During that timespan, Young and her husband had a bit of levity with the bust, an art piece she said had a pronounced presence in her home.

She named the bust Dennis Reynolds after the “It’s Always Sunny in Philadelphia” TV character — a fitting tribute, she said, to the happy chaos the bust’s presence had in her life.

“The joke is that he did the Dennis system on me: He demonstrated value, he nurtured dependence, he neglected me emotionally. He instilled hope. And then he separated entirely when he left the house,” she said, laughing.

“He’s been Dennis Reynolds almost from day one,” she added. “As soon as I realized the mess that was gonna be behind this, the happy mess, but just the messy history and everything.”

After three and a half years of the Dennis effect in her Austin house, the bust has found a temporary new home. For the next year, it’ll be on display at SAMA before it makes its way back to Germany.

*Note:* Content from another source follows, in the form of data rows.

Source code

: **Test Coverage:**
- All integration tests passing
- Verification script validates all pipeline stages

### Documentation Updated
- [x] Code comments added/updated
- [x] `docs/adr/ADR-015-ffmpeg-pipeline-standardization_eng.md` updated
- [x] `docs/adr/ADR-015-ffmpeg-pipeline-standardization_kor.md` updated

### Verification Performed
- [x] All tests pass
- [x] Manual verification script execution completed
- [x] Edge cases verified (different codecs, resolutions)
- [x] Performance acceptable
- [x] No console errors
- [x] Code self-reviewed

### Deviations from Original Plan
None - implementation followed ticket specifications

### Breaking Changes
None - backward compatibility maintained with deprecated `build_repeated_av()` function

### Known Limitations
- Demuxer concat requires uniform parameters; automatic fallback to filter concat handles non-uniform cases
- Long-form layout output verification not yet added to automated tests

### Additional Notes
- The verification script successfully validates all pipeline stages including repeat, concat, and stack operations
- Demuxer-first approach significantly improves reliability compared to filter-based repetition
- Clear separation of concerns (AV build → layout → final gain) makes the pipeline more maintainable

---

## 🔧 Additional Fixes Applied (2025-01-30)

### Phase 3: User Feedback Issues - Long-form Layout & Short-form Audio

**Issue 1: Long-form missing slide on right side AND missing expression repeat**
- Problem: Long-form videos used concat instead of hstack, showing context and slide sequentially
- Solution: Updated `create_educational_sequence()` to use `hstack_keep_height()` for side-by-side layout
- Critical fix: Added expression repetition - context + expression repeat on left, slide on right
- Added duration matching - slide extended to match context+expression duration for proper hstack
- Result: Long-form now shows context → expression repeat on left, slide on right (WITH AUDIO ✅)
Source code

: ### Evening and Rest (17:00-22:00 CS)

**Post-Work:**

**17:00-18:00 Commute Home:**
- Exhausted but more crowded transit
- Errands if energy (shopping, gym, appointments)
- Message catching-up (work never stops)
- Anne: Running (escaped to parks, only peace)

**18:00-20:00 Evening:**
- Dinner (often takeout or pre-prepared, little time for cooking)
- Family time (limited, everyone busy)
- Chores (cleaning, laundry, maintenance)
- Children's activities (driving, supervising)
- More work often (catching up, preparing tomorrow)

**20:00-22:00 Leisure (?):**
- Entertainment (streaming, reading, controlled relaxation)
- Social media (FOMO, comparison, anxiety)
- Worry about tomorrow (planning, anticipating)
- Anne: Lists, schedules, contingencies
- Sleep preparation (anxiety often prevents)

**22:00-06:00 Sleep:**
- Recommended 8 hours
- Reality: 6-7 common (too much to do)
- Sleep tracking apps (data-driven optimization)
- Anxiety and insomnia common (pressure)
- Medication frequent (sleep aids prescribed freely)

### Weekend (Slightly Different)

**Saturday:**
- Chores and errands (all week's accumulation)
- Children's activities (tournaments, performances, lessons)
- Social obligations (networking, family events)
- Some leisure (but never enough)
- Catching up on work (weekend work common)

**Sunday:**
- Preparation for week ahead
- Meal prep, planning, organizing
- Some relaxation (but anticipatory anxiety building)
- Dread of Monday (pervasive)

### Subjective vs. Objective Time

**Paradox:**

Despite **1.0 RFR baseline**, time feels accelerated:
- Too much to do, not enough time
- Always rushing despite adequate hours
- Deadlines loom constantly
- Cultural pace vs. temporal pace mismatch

The return is bittersweet, Young said. Her husband had a 3D printed miniature replica made of “Dennis,” so he can always occupy a space in Young’s home.

But despite the missing space in her house, she said she’s at peace knowing the bust is able to share its history with Central Texans before making its rightful journey back to Germany.

“I’m glad other people get to see him,” she said. “He’s been hidden away since World War II, you know, he’s survived the bombing. He’s survived the fall of Rome. He deserves to be seen.”